Encouraged by her son’s drive, Latasha saw the perfect opportunity to teach Cam about maths, goal-setting, and social skills. “Even with years of therapy, we saw more progress in him just operating his own business,” she said.


“He came up with the idea he wanted to grow a quote-unquote, big business, and that he wanted that business to help other people, like him.”

These days, Cam works with six other part-time employees, all with some cognitive or physical disability.

“With the right support, kids and teens and individuals with special needs really can accomplish anything, and so today is basically our mission, our vision in action,” Latasha said at the grand opening ceremony of Cam’s Coffee Creations.


The menu includes several beverages with coffee, including Cam’s cookies & cream special, and baked goods provided by Bespoke Confections, a local business started by Jiliana Dulaney that hires people with different levels of autism.

“Nobody was willing to give them a chance, but I saw their potential,” said Dulaney of her workers.


Cam dreams with growing his coffee shop to the point where he can compete with big companies like Starbucks, and while he works toward his goal, he makes sure to help other people in need.

“I like helping people. I like working. I like making money, and I like donating money. I like donating money to people who don't have houses or food,” the young entrepreneur stated.


Last year, Cam won the “Youth of the Year” award from the Winston-Salem Chronicle.

Every year is more and more common to watch kids becoming successful entrepreneurs at a young age. They are able to develop their talents, while also acquiring a sense of responsibility and values that are necessary to run a business.

Jonah Larson, a sixth-grader from La Crosse, Wisconsin, became a viral sensation with his incredible skill to crochet beautiful blankets, toys, scarfs and more at such a young age.


He has fans from all around the world and had to stop taking orders after reaching over 3000 orders of his work.

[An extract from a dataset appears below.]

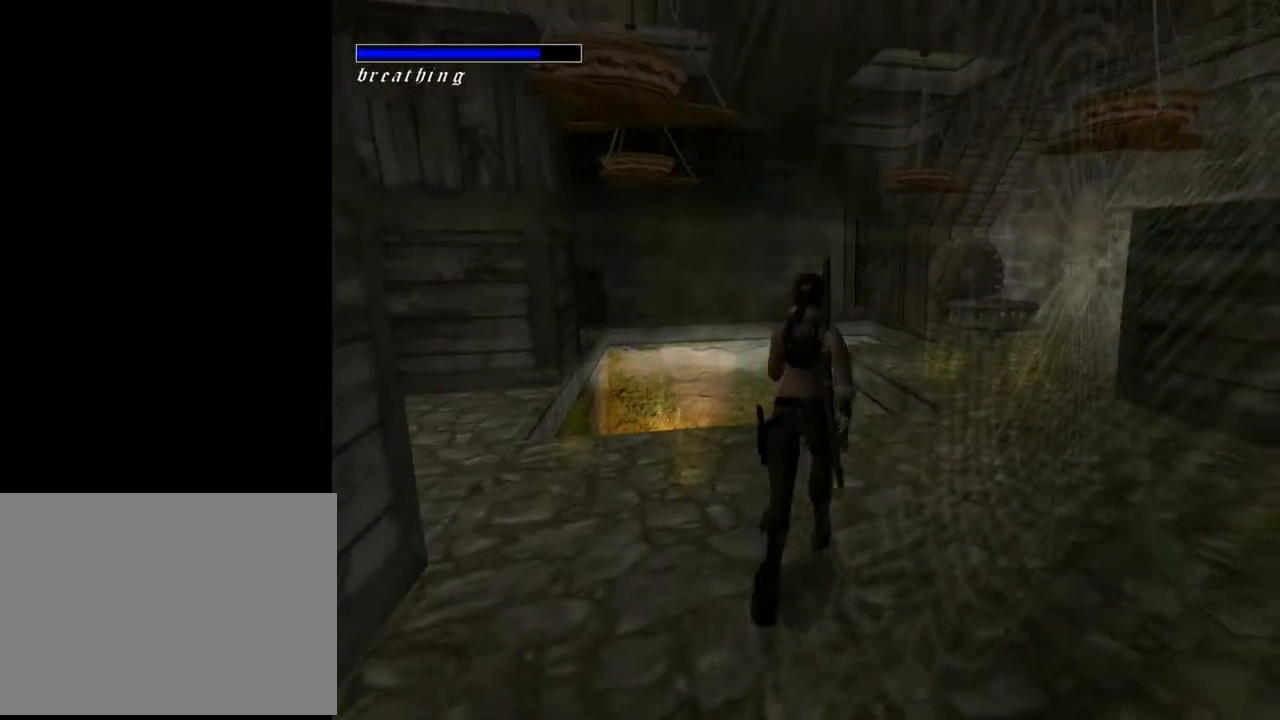
{"buttons": ["DPAD_UP"], "left_stick": "center", "right_stick": "center", "events": [[400, "DPAD_RIGHT", "up"]]}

With the help of his mother, Jennifer, Jonah has started to grow his crocheting business, Jonah's Hands, on social media, and he takes his job seriously. "My favorite thing to work on is whatever I'm working on at the time," he said.

"You can never master your technique in crochet because there's always something new to try. Like, you can make up your own sketches and patterns. I do a good amount of that.”

Jonah is also managing his finances responsibly, investing in more yarn, saving up for his future in college where he plans to study medicine, and even donating money to an Ethiopian orphanage from which he was adopted as an infant.

“I’m going to be an old man crocheting,” Jonah said. “I’m an old soul in a young person.”